- **ACTIVITY**:
So that nothing is lost, transcribe each line of the records exactly.
==== DATA SUPPLIED
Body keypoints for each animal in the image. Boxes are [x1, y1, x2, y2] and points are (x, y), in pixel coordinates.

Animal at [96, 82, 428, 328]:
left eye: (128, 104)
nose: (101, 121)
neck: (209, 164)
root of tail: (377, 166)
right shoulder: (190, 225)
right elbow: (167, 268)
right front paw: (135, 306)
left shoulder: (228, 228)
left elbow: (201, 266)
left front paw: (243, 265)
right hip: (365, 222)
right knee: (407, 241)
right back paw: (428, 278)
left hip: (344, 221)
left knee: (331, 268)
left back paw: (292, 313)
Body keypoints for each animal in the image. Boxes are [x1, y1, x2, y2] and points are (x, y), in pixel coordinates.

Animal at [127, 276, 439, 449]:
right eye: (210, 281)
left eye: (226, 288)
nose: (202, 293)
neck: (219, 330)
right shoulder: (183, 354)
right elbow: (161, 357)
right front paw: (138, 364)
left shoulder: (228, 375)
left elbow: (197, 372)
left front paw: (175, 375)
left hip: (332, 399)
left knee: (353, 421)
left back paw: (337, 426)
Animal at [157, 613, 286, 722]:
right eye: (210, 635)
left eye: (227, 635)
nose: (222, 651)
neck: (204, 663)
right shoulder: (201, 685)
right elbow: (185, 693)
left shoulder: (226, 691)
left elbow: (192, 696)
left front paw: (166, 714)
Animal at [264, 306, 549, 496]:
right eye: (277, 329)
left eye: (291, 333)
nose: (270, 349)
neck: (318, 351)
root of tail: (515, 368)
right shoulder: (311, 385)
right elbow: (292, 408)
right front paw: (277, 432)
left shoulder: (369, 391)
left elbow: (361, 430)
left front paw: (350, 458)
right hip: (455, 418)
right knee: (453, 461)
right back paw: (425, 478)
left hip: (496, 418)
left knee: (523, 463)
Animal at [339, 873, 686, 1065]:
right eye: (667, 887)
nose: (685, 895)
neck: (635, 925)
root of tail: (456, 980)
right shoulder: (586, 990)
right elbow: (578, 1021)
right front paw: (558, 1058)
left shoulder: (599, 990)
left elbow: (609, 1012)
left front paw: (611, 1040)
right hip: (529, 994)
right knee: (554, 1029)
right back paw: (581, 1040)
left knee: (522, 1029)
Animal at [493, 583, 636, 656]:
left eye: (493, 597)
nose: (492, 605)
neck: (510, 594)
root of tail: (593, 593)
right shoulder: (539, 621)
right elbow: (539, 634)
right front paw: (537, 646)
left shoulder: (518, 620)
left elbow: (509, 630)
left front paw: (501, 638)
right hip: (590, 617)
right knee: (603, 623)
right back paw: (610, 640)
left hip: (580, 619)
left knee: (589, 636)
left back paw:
========
- **TASK OUTPUT**:
Body keypoints for each animal in the image. Boxes are [x1, y1, x2, y2] and points are (x, y), in pixel coordinates.

Animal at [96, 82, 428, 328]:
left eye: (128, 104)
nose: (101, 121)
neck: (209, 164)
root of tail: (377, 166)
right shoulder: (190, 225)
right elbow: (167, 268)
right front paw: (135, 306)
left shoulder: (228, 228)
left elbow: (201, 266)
left front paw: (243, 265)
right hip: (365, 222)
right knee: (407, 241)
right back paw: (428, 278)
left hip: (344, 221)
left knee: (331, 268)
left back paw: (292, 313)
Body keypoints for each animal in the image. Boxes are [x1, y1, x2, y2] and points are (x, y), in pixel coordinates.

Animal at [127, 276, 439, 449]:
right eye: (210, 281)
left eye: (226, 288)
nose: (202, 293)
neck: (219, 330)
right shoulder: (183, 354)
right elbow: (161, 357)
right front paw: (138, 364)
left shoulder: (228, 375)
left elbow: (197, 372)
left front paw: (175, 375)
left hip: (332, 399)
left knee: (353, 421)
left back paw: (337, 426)
Animal at [157, 613, 286, 722]:
right eye: (210, 635)
left eye: (227, 635)
nose: (222, 651)
neck: (204, 663)
right shoulder: (201, 685)
right elbow: (185, 693)
left shoulder: (226, 691)
left elbow: (192, 696)
left front paw: (166, 714)
Animal at [264, 306, 549, 496]:
right eye: (277, 329)
left eye: (291, 333)
nose: (270, 349)
neck: (318, 351)
root of tail: (515, 368)
right shoulder: (311, 385)
right elbow: (292, 408)
right front paw: (277, 432)
left shoulder: (369, 391)
left elbow: (361, 430)
left front paw: (350, 458)
right hip: (455, 418)
right knee: (453, 461)
right back paw: (425, 478)
left hip: (496, 418)
left knee: (523, 463)
Animal at [339, 873, 686, 1065]:
right eye: (667, 887)
nose: (685, 895)
neck: (635, 925)
root of tail: (456, 980)
right shoulder: (586, 990)
right elbow: (578, 1021)
right front paw: (558, 1058)
left shoulder: (599, 990)
left elbow: (609, 1012)
left front paw: (611, 1040)
right hip: (529, 994)
right knee: (554, 1029)
right back paw: (581, 1040)
left knee: (522, 1029)
Animal at [493, 583, 636, 656]:
left eye: (493, 597)
nose: (492, 605)
neck: (510, 594)
root of tail: (593, 593)
right shoulder: (539, 621)
right elbow: (539, 634)
right front paw: (537, 646)
left shoulder: (518, 620)
left elbow: (509, 630)
left front paw: (501, 638)
right hip: (590, 617)
right knee: (603, 623)
right back paw: (610, 640)
left hip: (580, 619)
left knee: (589, 636)
left back paw:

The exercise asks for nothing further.